L'Italia ha il sistema fiscale meno competitivo d'Europa, secondo la classifica stilata da Tax Foundation. Il rapporto annuale pubblicato dal think tank americano si è concentrato sugli Stati membri dell'Unione Europea includendo anche i Paesi dell'Ocse che non fanno parte della Ue ma che tendono ad avere relazioni economiche significative con essa, come Islanda, Norvegia, Svizzera, Turchia e Regno Unito. Ebbene, l'Italia è al trentaduesimo posto, l'ultimo, «a causa delle sue molteplici imposte distorsive sulla proprietà con tasse separate sui trasferimenti immobiliari, sulle successioni e sulle transazioni finanziarie, nonché un'imposta sul patrimonio su asset selezionati». Inoltre, «l'aliquota Iva relativamente alta del 22% si applica a solo il 45% dei consumi, rivelando lacune sia politiche sia di applicazione». Questo sistema è stato ereditato dal governo Meloni che, infatti, ha varato la riforma fiscale continuando la lotta all'evasione riportando nelle casse dello Stato 33,4 miliardi nel 2024. L'obiettivo della maggioranza ora è quello di alleggerire la pressione su una fascia più ampia della popolazione con il taglio dell'Irpef al ceto medio, sostenuta in particolare da Forza Italia, mentre la Lega punta decisa a una nuova rottamazione delle cartelle esattoriali.

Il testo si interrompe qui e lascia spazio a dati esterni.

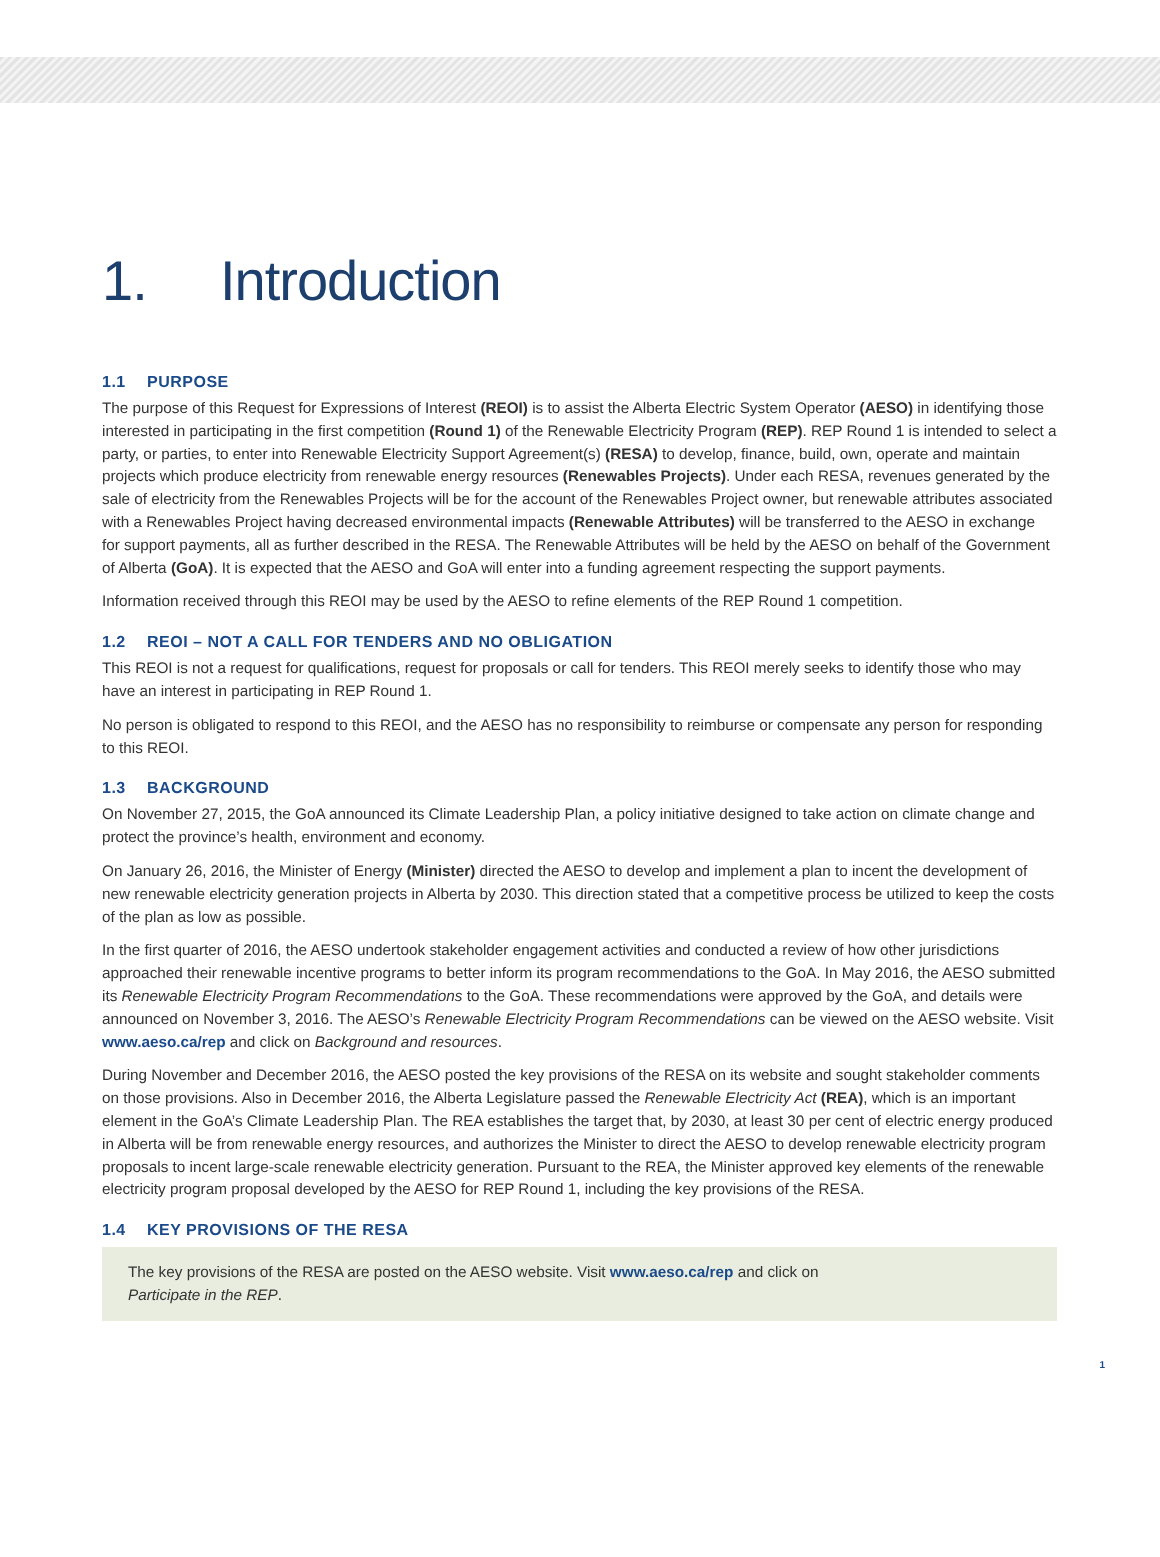1. Introduction
1.1 PURPOSE
The purpose of this Request for Expressions of Interest (REOI) is to assist the Alberta Electric System Operator (AESO) in identifying those interested in participating in the first competition (Round 1) of the Renewable Electricity Program (REP). REP Round 1 is intended to select a party, or parties, to enter into Renewable Electricity Support Agreement(s) (RESA) to develop, finance, build, own, operate and maintain projects which produce electricity from renewable energy resources (Renewables Projects). Under each RESA, revenues generated by the sale of electricity from the Renewables Projects will be for the account of the Renewables Project owner, but renewable attributes associated with a Renewables Project having decreased environmental impacts (Renewable Attributes) will be transferred to the AESO in exchange for support payments, all as further described in the RESA. The Renewable Attributes will be held by the AESO on behalf of the Government of Alberta (GoA). It is expected that the AESO and GoA will enter into a funding agreement respecting the support payments.
Information received through this REOI may be used by the AESO to refine elements of the REP Round 1 competition.
1.2 REOI – NOT A CALL FOR TENDERS AND NO OBLIGATION
This REOI is not a request for qualifications, request for proposals or call for tenders. This REOI merely seeks to identify those who may have an interest in participating in REP Round 1.
No person is obligated to respond to this REOI, and the AESO has no responsibility to reimburse or compensate any person for responding to this REOI.
1.3 BACKGROUND
On November 27, 2015, the GoA announced its Climate Leadership Plan, a policy initiative designed to take action on climate change and protect the province’s health, environment and economy.
On January 26, 2016, the Minister of Energy (Minister) directed the AESO to develop and implement a plan to incent the development of new renewable electricity generation projects in Alberta by 2030. This direction stated that a competitive process be utilized to keep the costs of the plan as low as possible.
In the first quarter of 2016, the AESO undertook stakeholder engagement activities and conducted a review of how other jurisdictions approached their renewable incentive programs to better inform its program recommendations to the GoA. In May 2016, the AESO submitted its Renewable Electricity Program Recommendations to the GoA. These recommendations were approved by the GoA, and details were announced on November 3, 2016. The AESO’s Renewable Electricity Program Recommendations can be viewed on the AESO website. Visit www.aeso.ca/rep and click on Background and resources.
During November and December 2016, the AESO posted the key provisions of the RESA on its website and sought stakeholder comments on those provisions. Also in December 2016, the Alberta Legislature passed the Renewable Electricity Act (REA), which is an important element in the GoA’s Climate Leadership Plan. The REA establishes the target that, by 2030, at least 30 per cent of electric energy produced in Alberta will be from renewable energy resources, and authorizes the Minister to direct the AESO to develop renewable electricity program proposals to incent large-scale renewable electricity generation. Pursuant to the REA, the Minister approved key elements of the renewable electricity program proposal developed by the AESO for REP Round 1, including the key provisions of the RESA.
1.4 KEY PROVISIONS OF THE RESA
The key provisions of the RESA are posted on the AESO website. Visit www.aeso.ca/rep and click on
Participate in the REP.
1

Ma torniamo al ranking del centro studi americano che si è basato su dati aggiornati a luglio 2024 che esaminano 40 variabili di politica fiscale. Queste variabili misurano non solo il livello delle aliquote, ma anche come sono strutturate le tasse (sulle società, sul reddito delle persone fisiche, le imposte sui consumi, le imposte sulla proprietà e il trattamento degli utili realizzati all'estero). L'assunto è che un sistema fiscale ben strutturato è facile da rispettare per i contribuenti e può promuovere lo sviluppo economico, generando entrate sufficienti per le priorità di un governo nonché attirando investimenti. Al contrario, sistemi fiscali mal strutturati possono essere costosi, distorcere il processo decisionale e danneggiare le economie nazionali. Il rapporto cita, inoltre, studi che dimostrano come l'imposta sul reddito delle società (l'Ires in Italia) sia in assoluto la più dannosa per l'economia.
Questa dinamica si applica anche a livello sovranazionale. Mentre il potere di tassare è nelle mani degli Stati membri, «gli obiettivi politici a lungo termine della Ue, come le transizioni verde e digitale, la necessità di una maggiore spesa per la difesa di fronte alla guerra della Russia in Ucraina, saranno costosi e richiederanno entrate governative aggiuntive», viene sottolineato nel rapporto. Aggiungendo che l'Unione dovrà anche affrontare «crescenti pagamenti del debito per il pacchetto NextGenerationEU adottato durante la pandemia». È, poi, «fondamentale progettare la politica dell'Unione tenendo conto delle attuali politiche degli Stati membri per evitare di creare più perdenti che vincitori».
Il sistema fiscale più competitivo, secondo la classifica, è quello dell'Estonia: ha un'aliquota fiscale del 20% sul reddito delle società che si applica solo agli utili distribuiti; ha un'imposta fissa del 20% sul reddito delle persone fisiche che non si applica al reddito da dividendi personali e la sua imposta sulla proprietà si applica solo al valore del terreno, piuttosto che al valore della proprietà immobiliare o del capitale. Infine, ha un sistema che esenta il 100% degli utili esteri guadagnati dalle società nazionali dalla tassazione nazionale, con poche restrizioni.
Medaglia d'argento a Cipro e bronzo alla Svizzera. Mentre tra i meno competitivi, l'Italia è seguita dalla Francia dove il carico fiscale per i lavoratori è tra i più alti ed è «fortemente progressivo, causando elevati costi di efficienza».